WHAT THIS TASK INVOLVES: For each line of the listing below that contains the string "right", copy the line.

SUPPLIED ENTRIES:

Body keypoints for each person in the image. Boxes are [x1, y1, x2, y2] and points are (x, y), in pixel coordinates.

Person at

...

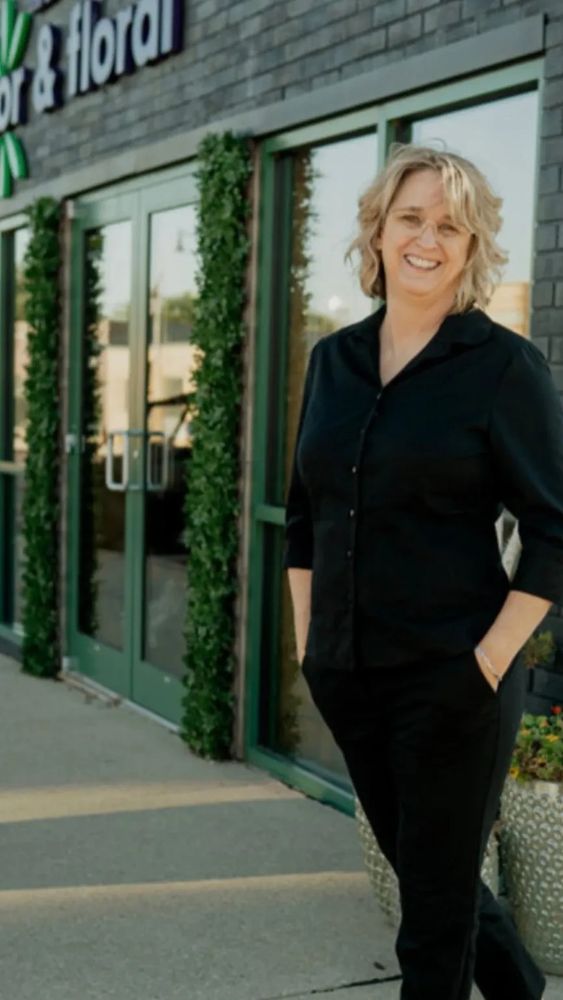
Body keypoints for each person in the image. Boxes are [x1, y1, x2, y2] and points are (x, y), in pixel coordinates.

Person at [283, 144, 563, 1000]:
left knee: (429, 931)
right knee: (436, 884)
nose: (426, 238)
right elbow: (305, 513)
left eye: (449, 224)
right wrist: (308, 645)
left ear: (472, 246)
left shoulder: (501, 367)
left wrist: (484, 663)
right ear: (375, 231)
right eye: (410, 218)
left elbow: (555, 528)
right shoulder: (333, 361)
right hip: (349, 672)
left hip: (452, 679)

SOLUTION:
right knee: (436, 884)
right elbow: (305, 513)
right wrist: (308, 645)
right ear: (375, 231)
right eye: (410, 218)
right shoulder: (333, 361)
right hip: (349, 672)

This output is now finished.